---------- ARTICLE ----------

Bad Parenting Advice Rule 76- Dump your kids on other people

by skeeter1 4 Replies latest social family

  • skeeter1
    skeeter1

    RANTING...

    So, it's Spring Break. I have two kids, with about 5 years between them. I took the week off, to spend some time with the kids. BOTH of my neighbors with kids the oldest one's age, decide to TRY to dump their kids on me!

    The first neighbor, single mother, says, "Oh, I have a new project. I've never left (girl) alone, but I have to. Would you mind if she had your phone number? Could you check in with her? Oh, you know how much your and my kid like to play, and my kid isn'ta problem . . . . " This same neighbor stiffed our neighborhood piano teacher last week. No, the neighbor isn't poor by any means. I had a good excuse why our house couldn't watch her kid the first day. We were going on a mini-day family vacation and the girl could not go do to the tour being booked. Like magic, the neighbor then paid another neighbor to watch the girl for the week! Problem #1 solved! Got to outsmart these other parents!

    The second neighbor, single mother, says, "Oh, I have to go show homes and have alot of clients. Can my child play with your oldest child for 2 hours?" Well, 2 hours has turned into a sleepover for 3 of the past 5 days with non-stop play during each of the 5 nights! (except for the day when we went on a tour and I wasn't taking anyone else). Last night the second neighbor stops by and I was completely frustrated as the 3 kids were fighting/bickering for the past few hours. I saiid, "I've had enough of the kids. Two is company, three is a crowd. The three are bickering non-stop while you were gone. Take both your and my kid for the night" Thankfully, she did.

    I wanted to take the kids to the roller rink, take the kids to the beach, take the kids to the water park, etc. But, I have to "do it" with the other kids in tow? That's not fair to me! And, of course, the other parents can't be bothered to offer to take thier kids or to go along with me!

    This is why I have to put my kids in summer camp. If I don't, I am the neighbor who gets ALL the other kids in the neighborhood. And, it doesn't last for a day . . . it turns into 24/7. I've tried to put my foot down, but like roaches, they keep coming back.

    Last night I had peace. My little one was so worn out, he was asleep by 7:00. He's still asleep! The oldest was over at neighbor #2. AHHHHHH!

    Any advice? Is getting dumped on part of my JW-raised personality? Am I setting myself up to be a martyr, and then complaining when I get trampled on?

    Anwyay, I foudn this other website on "really bad parenting"! it actually gives bad parents advice . . .

    http://www.reallybadparentingadvice.com/rule-76-dump-your-kids-on-other-parents/

    Rule #76: Dump Your Kids on Other Parents

    July 15, 2010 By Father Knows Worst 1 Comment

    So wait, how long did your parents say they'd be out of town?

    S o, you have this sweet opportunity to attend a semi-nude Renaissance Festival in upstate New York where a couple of dudes from Phish (including the back-up drummer) are playing on Saturday night.

---------- RECORD EXCERPTS ----------

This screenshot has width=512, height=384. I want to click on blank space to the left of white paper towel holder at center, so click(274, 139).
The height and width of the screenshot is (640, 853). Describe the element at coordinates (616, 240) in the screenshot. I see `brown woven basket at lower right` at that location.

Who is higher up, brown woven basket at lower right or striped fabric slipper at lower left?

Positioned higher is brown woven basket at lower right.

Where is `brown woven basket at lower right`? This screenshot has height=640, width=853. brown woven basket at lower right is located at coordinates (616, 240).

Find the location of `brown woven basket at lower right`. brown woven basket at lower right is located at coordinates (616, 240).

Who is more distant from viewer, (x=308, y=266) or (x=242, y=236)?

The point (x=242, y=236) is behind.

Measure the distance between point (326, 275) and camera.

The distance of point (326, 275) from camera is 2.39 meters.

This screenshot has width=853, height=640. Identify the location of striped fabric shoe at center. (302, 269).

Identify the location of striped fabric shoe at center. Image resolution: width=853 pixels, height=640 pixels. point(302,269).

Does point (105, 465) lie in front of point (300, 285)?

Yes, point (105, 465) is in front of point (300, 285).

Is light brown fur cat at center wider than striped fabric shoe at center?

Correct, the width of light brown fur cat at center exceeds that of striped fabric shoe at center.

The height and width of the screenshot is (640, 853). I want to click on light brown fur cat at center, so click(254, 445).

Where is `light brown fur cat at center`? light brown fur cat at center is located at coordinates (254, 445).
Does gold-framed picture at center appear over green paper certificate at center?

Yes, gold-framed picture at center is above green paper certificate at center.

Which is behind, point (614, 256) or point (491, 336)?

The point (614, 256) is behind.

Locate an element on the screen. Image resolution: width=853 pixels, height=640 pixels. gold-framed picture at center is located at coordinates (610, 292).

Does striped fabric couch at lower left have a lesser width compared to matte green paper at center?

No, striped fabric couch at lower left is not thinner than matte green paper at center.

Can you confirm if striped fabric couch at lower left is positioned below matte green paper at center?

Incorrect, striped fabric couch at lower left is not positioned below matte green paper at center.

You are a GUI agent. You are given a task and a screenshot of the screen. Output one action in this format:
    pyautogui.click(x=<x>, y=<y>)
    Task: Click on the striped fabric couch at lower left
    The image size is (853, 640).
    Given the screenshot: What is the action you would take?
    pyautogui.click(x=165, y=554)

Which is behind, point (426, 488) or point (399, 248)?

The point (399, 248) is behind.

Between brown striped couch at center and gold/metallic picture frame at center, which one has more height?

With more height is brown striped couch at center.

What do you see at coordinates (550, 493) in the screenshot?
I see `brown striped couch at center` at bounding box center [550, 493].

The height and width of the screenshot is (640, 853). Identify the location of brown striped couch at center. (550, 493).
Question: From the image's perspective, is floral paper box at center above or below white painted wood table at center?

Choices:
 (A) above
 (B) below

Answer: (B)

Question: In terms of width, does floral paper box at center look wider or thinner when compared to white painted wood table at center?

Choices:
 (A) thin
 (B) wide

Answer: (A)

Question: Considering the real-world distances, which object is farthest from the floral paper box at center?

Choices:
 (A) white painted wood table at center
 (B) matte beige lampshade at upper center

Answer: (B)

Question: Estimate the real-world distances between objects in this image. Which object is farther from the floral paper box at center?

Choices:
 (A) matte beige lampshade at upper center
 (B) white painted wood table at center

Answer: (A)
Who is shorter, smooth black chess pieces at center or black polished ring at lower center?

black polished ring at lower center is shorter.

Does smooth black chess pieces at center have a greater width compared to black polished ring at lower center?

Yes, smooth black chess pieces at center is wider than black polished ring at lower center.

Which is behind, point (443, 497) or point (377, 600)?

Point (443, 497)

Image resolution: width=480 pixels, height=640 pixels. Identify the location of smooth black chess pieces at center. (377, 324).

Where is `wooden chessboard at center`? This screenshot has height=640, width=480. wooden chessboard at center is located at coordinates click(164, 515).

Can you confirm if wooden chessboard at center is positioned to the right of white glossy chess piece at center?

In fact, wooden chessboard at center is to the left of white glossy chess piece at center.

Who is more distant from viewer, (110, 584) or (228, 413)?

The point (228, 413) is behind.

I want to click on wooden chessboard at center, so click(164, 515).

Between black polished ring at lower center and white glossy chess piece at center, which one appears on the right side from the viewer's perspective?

----------

EXERCISE DESCRIPTION:
Repeat the part of the forum post between "Last night I" and "out of town?", inclusive, without changing a word.

WORKED ANSWER:
Last night I had peace. My little one was so worn out, he was asleep by 7:00. He's still asleep! The oldest was over at neighbor #2. AHHHHHH!

    Any advice? Is getting dumped on part of my JW-raised personality? Am I setting myself up to be a martyr, and then complaining when I get trampled on?

    Anwyay, I foudn this other website on "really bad parenting"! it actually gives bad parents advice . . .

    http://www.reallybadparentingadvice.com/rule-76-dump-your-kids-on-other-parents/

    Rule #76: Dump Your Kids on Other Parents

    July 15, 2010 By Father Knows Worst 1 Comment

    So wait, how long did your parents say they'd be out of town?